Another thing to keep in mind is that pharma brands also use social to publicize career opportunities. 7% of all posts by these brands on LinkedIn were regarding career opportunities.
We dug a little deeper to see which brands published the most content on social.
Merck published the most content on LinkedIn, followed by AstraZeneca. Merck posted 14% of all the content by these 16 brands on LinkedIn.
Pfizer published 15% of all content on Facebook by these 16 pharma brands, closely followed by Johnson & Johnson.
Pfizer had the most content published on both platforms together, closely followed by Johnson & Johnson.
On LinkedIn, the brands that posted a large number of posts were more likely to post images than links or videos. Overall, pharma brands published twice as many posts with images than links. Brands that published fewer posts such as Novartis and Johnson & Johnson predominantly used links.
40% of all posts on Facebook had images. 34% contained videos. But 86% of Johnson & Johnson posts included images.
We looked at the type of posts as well as the volume of posts and while analyzing that data, we found that brands were publishing the same content on Facebook and LinkedIn. Digging deeper, we wanted to see exactly how much of this content was the same.

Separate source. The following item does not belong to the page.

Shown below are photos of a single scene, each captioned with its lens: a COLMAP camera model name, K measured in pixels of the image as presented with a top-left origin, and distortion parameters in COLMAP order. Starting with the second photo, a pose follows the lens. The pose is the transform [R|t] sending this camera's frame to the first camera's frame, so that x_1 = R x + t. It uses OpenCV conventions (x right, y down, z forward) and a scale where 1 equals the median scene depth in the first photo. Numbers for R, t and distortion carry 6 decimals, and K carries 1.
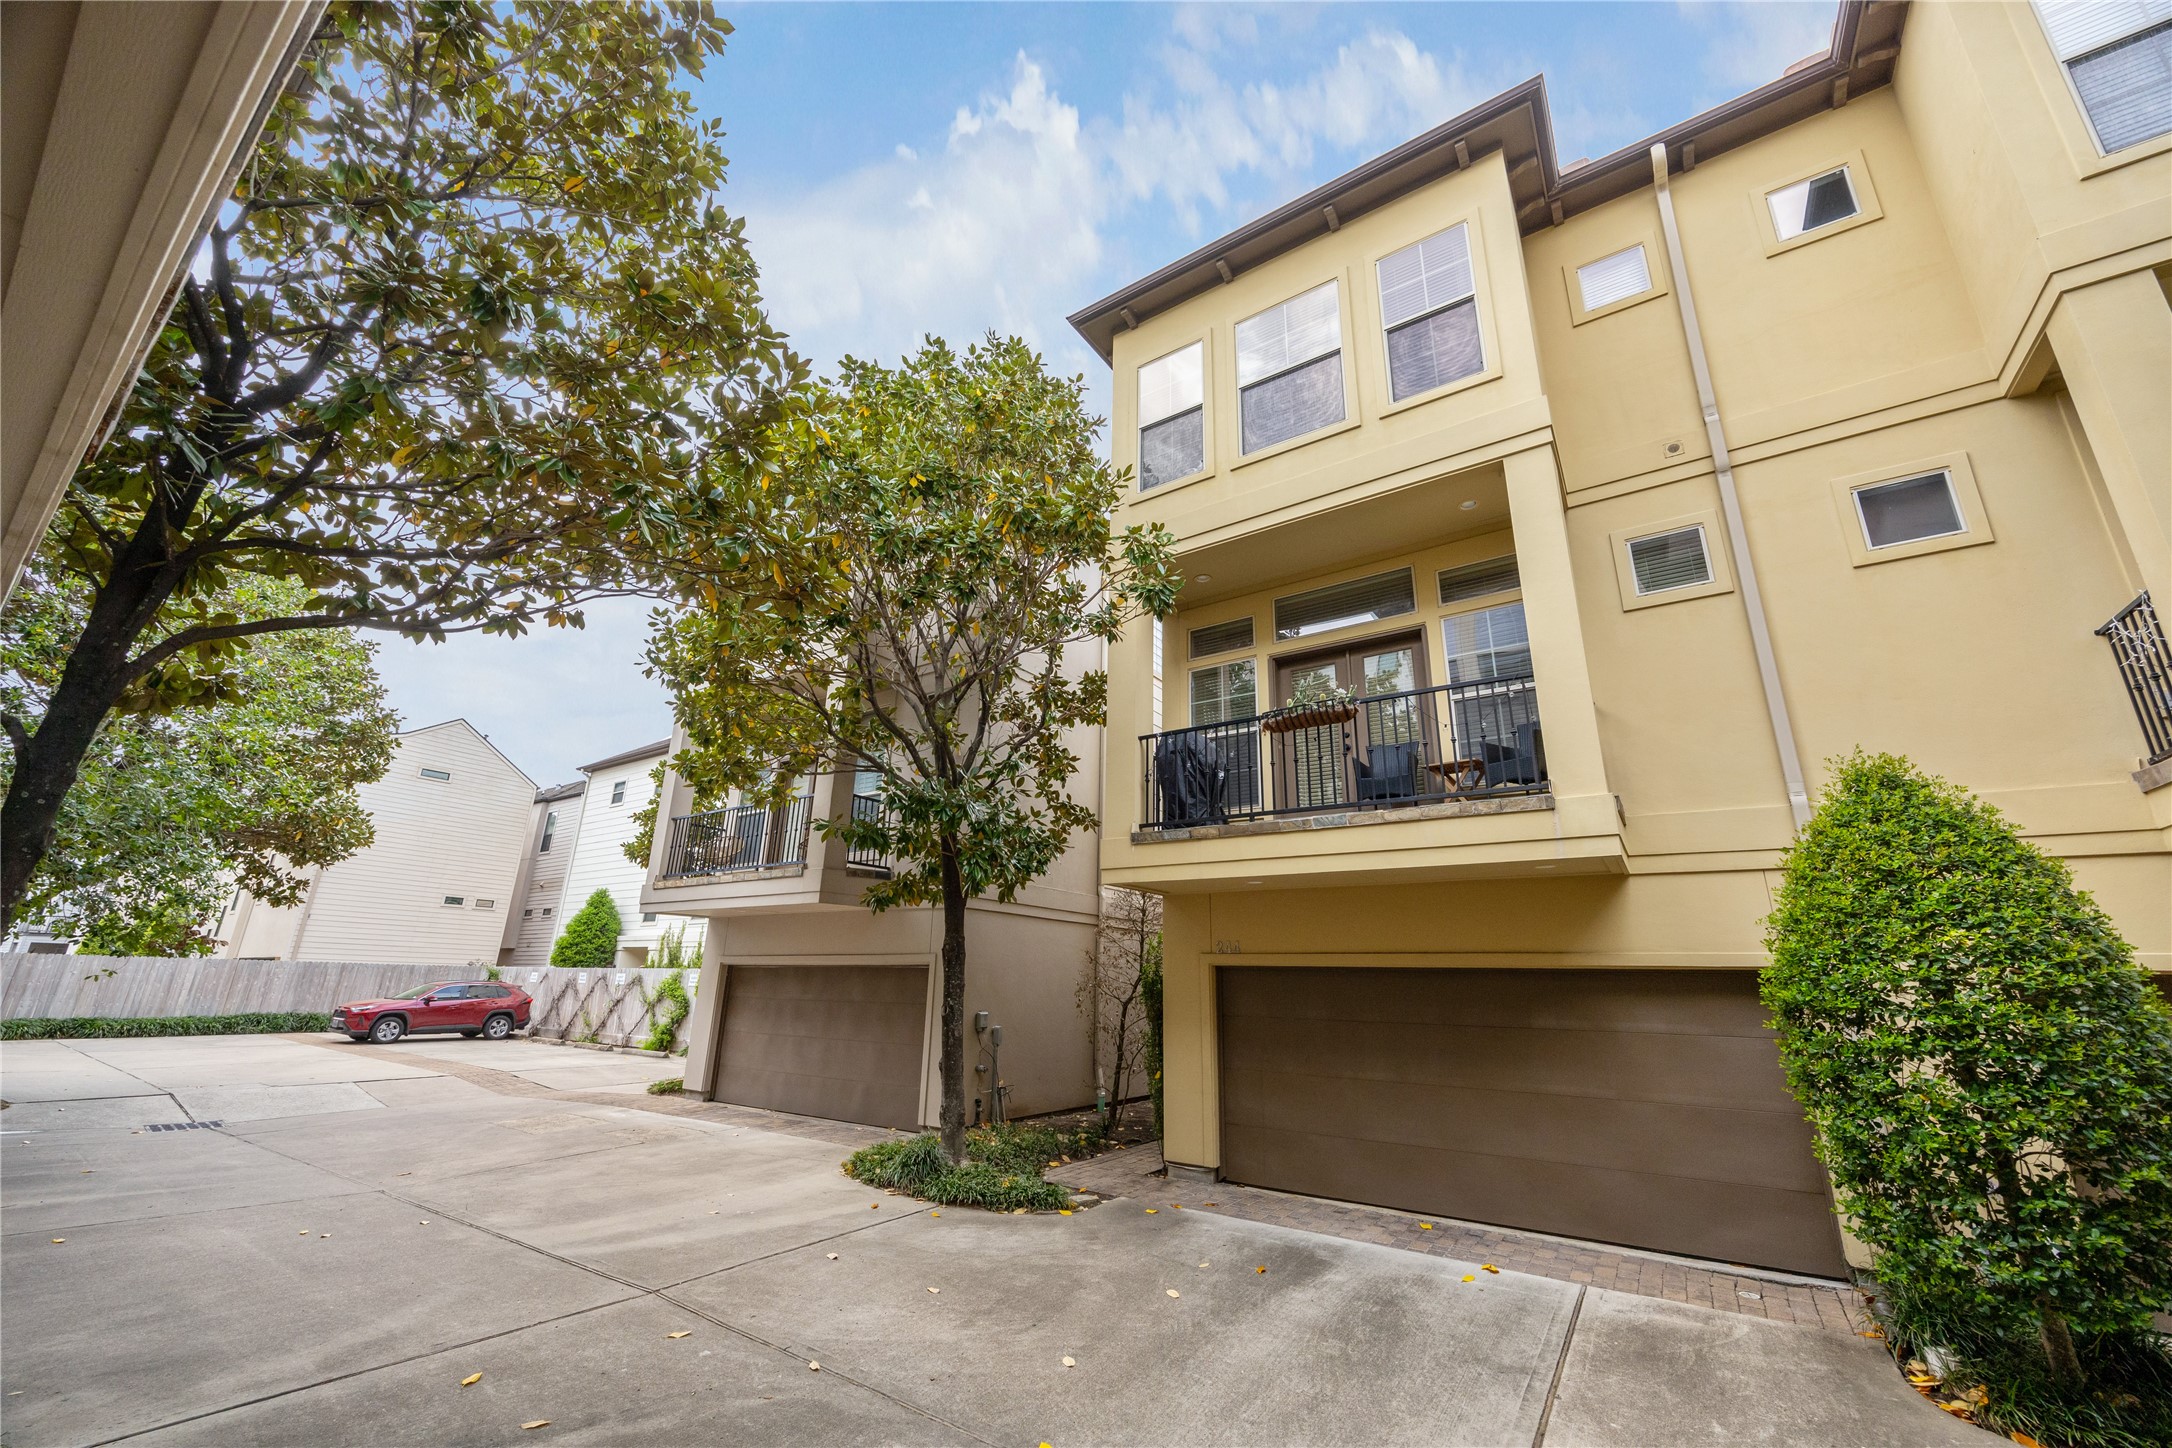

The 16 pharma brands published 3,581 posts on both social platforms. 3% of those posts were exactly the same on LinkedIn and on Facebook. 14% of the posts by these brands on Facebook and LinkedIn were found to be similar to each other, but with a few minor differences. For example, the two posts by AbbVie convey the same message to their followers. The only difference is the slight change in the wording used.
Use of hashtags
Brands used hashtags more frequently on LinkedIn than on Facebook. 61% of all posts on LinkedIn by these brands had at least one hashtag, whereas only 37% of posts on Facebook contained hashtags. Below are examples of where the same content is being published by Novartis with the only difference being the use of hashtags on their LinkedIn post.
Use of emojis
Pharma brands tend to use emojis on their posts on Facebook but refrained from doing so on LinkedIn.
The content on Facebook is much crisper and to the point, whereas on LinkedIn brands chose to elaborate more.
We looked at the most common words brands used on their posts to better understand what was trying to be conveyed through these posts. The three most common words used on both platforms are “learn”, “people” and “patients.” This goes to show that pharma brands use these social platforms to primarily educate their audience on their latest innovations and their services and products.
With the massive traction brands can gain on social, pharma brands can no longer shy away from social media. It helps to engage with their audience and build customer trust. Unlike other mainstream industries, pharma stresses more on educating their audience on their services and products. It also uses social media to update followers with their latest partnerships and innovations. With this in mind, LinkedIn does serve pharma its purpose more so than other social platforms. But to some brands, such as Johnson & Johnson, Facebook presence is more important based on what they are using social media for.
Shrujitha Ramanujam, social media data journalist, Unmetric.